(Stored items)
=-=-=-=-=
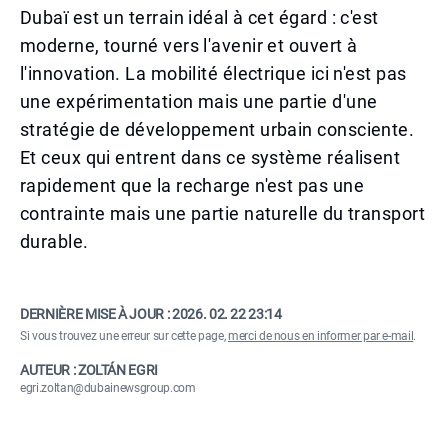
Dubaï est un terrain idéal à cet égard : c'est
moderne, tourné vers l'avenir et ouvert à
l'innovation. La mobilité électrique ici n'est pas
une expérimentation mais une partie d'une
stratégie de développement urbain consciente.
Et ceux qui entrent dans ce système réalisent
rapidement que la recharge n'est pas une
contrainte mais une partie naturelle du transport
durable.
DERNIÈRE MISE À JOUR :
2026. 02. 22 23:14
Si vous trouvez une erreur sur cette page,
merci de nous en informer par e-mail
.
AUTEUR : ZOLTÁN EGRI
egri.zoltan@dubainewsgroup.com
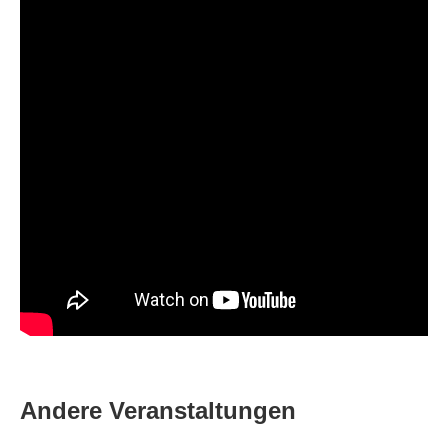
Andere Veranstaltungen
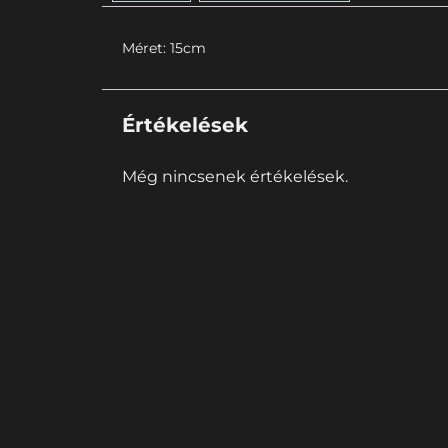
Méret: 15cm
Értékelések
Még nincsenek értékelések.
=-=-=-=-=
**Task goal**
Lines holding the word "partie" are the answer; copy every one from the records above.

**Answer space**
une expérimentation mais une partie d'une
contrainte mais une partie naturelle du transport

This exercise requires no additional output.